Reconfiguring LegisPro to work as an Electron application was pretty easy. One component, the Resolver, had been written in C# and had to be rewritten as a Node.js application in JavaScript. That was something we had already planned to do. Everything else simply fell into place and a wrapper application was built in less than a month to integrate all of the components of LegisPro into a single cohesive Electron-based desktop application.
It is what has happened since that is so amazing. Today, six of the main applications that I use – Visual Studio Code, Slack, Skype, GitKraken for source code management, WordPress to write this blog, and CrashPlan for cloud-based backups are all Electron applications.
Microsoft has completely embraced Electron! What?!!!! Microsoft has completely embraced Electron? This is a dramatic change in mindset for a company previously known for their insular approach to technology.
Microsoft can see the future and it’s not built on their proprietary .Net technology. Rather than denying the obvious, they’re rolling with it. They’ve already built the premier application development platform with Visual Studio Code – and it’s been very well received well beyond the Microsoft-centric world. They’ve rebuilt portions of their Skype platform using Electron. Even more, they’ve built the Microsoft Teams desktop application out of Electron. Microsoft Teams is part of the Office productivity suite, something that increasingly is in need of a modern rethink. This could be the start of that.
It gets even better. Microsoft has bought GitHub! This means that the Electron platform is now theirs. Never mind that underlying Electron is Google’s Chromium technology.
So what about the Edge browser? How is that going to factor into a new world where Microsoft is embracing an open source technology that is not their own? On December 6th of 2018, Microsoft confirmed rumors of their decision. They’re abandoning EdgeHTML and other parts of Edge in favor of Chromium technology. No more frustrating incompatibilities due to the half-baked nature of EdgeHTML. A new reconstituted Edge browser will debut later in 2019 that is technologically much closer to Google Chrome (a decision the Opera browser has also made). How much of Electron will be used in this browser is still to be seen, but Microsoft’s path is clear. The company culture is being changed to build upon industry-wide open source technology and to steer away from their own homegrown platform-specific technologies like .Net. That approach exactly mirrors the approach we have taken within Xcential towards LegisPro – build upon open-source and standards-based technologies whenever possible.

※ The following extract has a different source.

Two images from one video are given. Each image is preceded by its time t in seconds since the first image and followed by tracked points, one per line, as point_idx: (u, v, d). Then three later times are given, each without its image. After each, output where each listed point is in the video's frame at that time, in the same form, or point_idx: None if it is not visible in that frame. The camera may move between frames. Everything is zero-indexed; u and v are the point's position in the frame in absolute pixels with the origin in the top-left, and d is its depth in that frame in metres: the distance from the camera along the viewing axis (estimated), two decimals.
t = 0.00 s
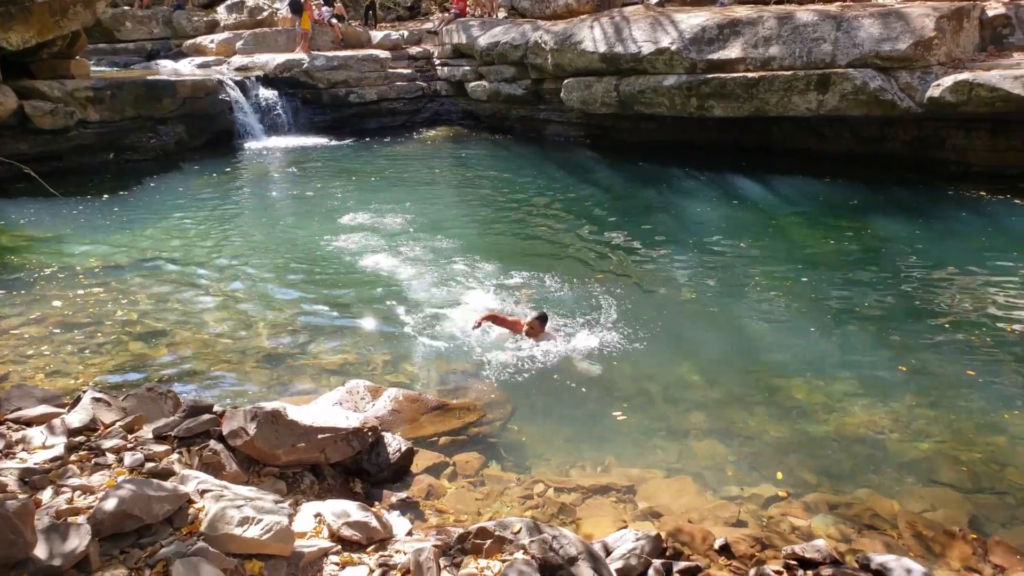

These are all amazing developments. It means that it is finally time that the divisions that have separated the desktop-world, dominated by Microsoft, and the browser-based world are falling away. It means that “browser-based” and “destkop-based” no longer have to be different things – they can be the same thing – “web-based”. Let’s hope Microsoft’s new “embrace” culture can avoid the “and extend” pitfalls that have dogged them in the past. I think their current CEO is determined to ensure that does not happen.
Our goal with LegisPro has been to future-proof the technology as much as possible by closely following the trends towards open-source and standards-based technologies. I love it when a plan comes together!